We really need to stick together, support each other, and stop competing over mom cliques, birthday parties, and who makes the best homemade salsa. I mean really, my husband thinks my salsa is pretty damn good and that’s truly enough for me. And honestly, I don’t “over-the-top” decorate for my kids’ birthday parties to compete with you, I do it because it’s my strong suite and it’s simple: I JUST LOVE DOING IT.
I want to be friends with everyone, not just through the easy times that your child sits wonderfully behaved like the Queen of England in a pottery shop, not for status of the collection of mom friends I can gain, and not to ever make you all feel like I will exclude you from things that are important for our children to grow and have fun or even, just a time for us to take a breather all together in one place while our children destroy my home.
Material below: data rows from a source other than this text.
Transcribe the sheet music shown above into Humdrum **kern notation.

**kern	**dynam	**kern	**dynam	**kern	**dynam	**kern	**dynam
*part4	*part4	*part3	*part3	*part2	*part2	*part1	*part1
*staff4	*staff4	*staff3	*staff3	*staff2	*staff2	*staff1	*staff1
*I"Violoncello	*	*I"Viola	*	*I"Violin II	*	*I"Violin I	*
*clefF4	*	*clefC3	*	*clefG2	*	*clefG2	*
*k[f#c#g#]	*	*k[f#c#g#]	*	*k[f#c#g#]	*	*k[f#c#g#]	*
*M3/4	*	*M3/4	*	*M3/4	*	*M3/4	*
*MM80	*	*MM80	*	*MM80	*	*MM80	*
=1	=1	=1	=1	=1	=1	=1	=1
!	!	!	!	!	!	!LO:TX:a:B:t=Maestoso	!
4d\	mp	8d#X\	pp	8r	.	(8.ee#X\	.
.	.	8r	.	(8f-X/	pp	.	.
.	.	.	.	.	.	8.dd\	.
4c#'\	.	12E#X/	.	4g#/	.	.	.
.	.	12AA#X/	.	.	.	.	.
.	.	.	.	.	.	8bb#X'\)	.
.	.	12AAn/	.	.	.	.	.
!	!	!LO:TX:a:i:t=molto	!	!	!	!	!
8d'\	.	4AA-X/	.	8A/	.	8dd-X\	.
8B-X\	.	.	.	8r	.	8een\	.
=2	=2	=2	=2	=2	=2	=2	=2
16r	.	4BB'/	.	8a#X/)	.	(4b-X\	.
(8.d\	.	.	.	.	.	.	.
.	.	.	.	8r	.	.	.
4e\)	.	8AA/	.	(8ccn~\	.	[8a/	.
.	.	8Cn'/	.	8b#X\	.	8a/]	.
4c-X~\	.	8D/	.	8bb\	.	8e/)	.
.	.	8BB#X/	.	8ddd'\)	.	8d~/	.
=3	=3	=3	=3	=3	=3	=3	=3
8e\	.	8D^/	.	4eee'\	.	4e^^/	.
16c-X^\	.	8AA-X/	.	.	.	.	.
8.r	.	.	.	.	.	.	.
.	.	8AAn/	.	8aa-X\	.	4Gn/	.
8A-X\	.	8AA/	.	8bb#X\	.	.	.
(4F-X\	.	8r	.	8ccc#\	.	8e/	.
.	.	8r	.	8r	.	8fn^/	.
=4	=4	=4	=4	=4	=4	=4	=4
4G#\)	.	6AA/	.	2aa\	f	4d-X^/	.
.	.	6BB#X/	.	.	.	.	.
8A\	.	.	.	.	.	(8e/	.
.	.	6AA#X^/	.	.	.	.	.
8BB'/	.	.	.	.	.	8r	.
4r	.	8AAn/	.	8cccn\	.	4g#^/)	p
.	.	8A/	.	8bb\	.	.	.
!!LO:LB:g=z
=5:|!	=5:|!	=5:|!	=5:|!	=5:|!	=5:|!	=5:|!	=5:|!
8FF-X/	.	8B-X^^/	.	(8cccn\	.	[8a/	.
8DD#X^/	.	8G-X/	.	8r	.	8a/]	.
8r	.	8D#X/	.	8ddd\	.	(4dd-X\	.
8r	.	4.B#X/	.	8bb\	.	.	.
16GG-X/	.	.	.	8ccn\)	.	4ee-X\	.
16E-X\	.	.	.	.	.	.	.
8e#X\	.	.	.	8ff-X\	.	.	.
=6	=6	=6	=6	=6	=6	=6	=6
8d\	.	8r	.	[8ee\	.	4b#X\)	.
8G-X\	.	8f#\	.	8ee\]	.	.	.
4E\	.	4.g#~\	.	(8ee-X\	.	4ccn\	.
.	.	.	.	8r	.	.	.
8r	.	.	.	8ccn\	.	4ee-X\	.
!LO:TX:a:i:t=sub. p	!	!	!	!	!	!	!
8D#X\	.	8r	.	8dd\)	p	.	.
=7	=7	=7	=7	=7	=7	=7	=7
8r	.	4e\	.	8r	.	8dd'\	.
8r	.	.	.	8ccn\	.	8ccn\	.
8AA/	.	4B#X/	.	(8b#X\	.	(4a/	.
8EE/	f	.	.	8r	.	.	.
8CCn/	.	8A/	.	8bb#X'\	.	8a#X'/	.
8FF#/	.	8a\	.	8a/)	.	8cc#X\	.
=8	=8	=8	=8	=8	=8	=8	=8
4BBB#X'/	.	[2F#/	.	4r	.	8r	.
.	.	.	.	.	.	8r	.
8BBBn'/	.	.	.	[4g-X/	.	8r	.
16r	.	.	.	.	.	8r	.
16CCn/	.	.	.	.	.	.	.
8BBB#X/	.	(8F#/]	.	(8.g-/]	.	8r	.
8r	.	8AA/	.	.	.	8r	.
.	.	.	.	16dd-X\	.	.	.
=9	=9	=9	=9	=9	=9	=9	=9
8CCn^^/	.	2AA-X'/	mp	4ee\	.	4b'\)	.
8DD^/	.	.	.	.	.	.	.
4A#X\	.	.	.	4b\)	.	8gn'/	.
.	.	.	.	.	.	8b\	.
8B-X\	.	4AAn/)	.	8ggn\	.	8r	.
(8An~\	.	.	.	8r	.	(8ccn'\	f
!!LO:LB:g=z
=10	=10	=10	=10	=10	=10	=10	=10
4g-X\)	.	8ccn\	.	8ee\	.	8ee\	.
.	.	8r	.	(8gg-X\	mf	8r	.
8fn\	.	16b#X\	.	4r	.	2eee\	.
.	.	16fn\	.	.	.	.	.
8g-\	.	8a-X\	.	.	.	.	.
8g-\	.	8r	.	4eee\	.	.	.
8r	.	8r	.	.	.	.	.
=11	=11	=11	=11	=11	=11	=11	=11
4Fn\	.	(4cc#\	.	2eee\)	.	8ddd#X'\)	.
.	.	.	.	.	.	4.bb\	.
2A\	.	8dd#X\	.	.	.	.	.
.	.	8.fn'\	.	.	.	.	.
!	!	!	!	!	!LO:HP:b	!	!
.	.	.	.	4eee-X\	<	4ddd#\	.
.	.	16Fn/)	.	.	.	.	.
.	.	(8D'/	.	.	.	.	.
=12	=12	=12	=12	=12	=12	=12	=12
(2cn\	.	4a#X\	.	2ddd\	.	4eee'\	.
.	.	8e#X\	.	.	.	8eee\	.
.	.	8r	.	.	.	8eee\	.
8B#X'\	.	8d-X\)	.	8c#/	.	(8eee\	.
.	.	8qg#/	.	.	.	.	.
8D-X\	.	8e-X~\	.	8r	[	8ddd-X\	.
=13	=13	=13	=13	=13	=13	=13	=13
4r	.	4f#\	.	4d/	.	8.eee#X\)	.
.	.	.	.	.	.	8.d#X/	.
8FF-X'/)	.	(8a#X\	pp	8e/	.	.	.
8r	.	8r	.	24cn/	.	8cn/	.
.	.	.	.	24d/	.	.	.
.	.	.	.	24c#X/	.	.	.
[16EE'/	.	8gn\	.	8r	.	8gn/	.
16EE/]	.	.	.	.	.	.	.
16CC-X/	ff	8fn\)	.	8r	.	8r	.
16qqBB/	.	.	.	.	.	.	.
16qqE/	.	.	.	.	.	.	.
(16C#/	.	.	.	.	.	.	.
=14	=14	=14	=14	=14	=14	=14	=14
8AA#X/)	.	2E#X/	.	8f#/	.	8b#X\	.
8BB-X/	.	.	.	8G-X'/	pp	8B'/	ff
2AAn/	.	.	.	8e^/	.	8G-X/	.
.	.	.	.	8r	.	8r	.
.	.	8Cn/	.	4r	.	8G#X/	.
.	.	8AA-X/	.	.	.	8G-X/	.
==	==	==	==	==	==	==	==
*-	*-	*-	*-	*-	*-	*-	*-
You are all invited, always. My door is always open and I promise to never judge you or tear you down. I’m here to rise you up and hold your kid’s hand while you walk a few steps back after they’ve just bruised and battered you for not giving them a sip of that three day old juice under your seat that they miraculously saw with their laser vision from ten steps back. I can see when you need a break, I can see when you’re hurting and regretting every second of meeting us out for a public play date. I’ve been there, I’ve had those days, and YOU’RE NOT ALONE. I didn’t schedule that play date thinking it would be flawless, I knew going into it that we may need to swap mommy roles for a few minutes, take a break for a snack or use the potty, and maybe even leave early. DO NOT add me to your long list of stress during that moment because I’m FINE with your child screaming, sharing our snacks, and even giving a helping set of hands to tackle getting from one spot to the next. All I ask is that you promise to do the same for me and our fellow moms while your out and about having a good day. We’re all in this sisterhood together, and we may not all always be that great in the friendship department but, I can say, the more we all work together to build the bond and settle that judgement, the better we will all be.
Join me in taking a stand against the awkward looks between checkout aisles, debating whether or not to give a fellow mommy your number for a play date. Take a stand against limiting your circle and joining your friends as one unit with new friends and old. Take a stand against judgement and the debate on when to lend a hand, just to lean over and pick up that darn pacifier and wipe it yourself for a mommy juggling her diaper bag and baby in her overfull, always tired, aching arms.
Let’s raise these kids together and help a momma out. It’s so much easier with six hands than two. It takes a village.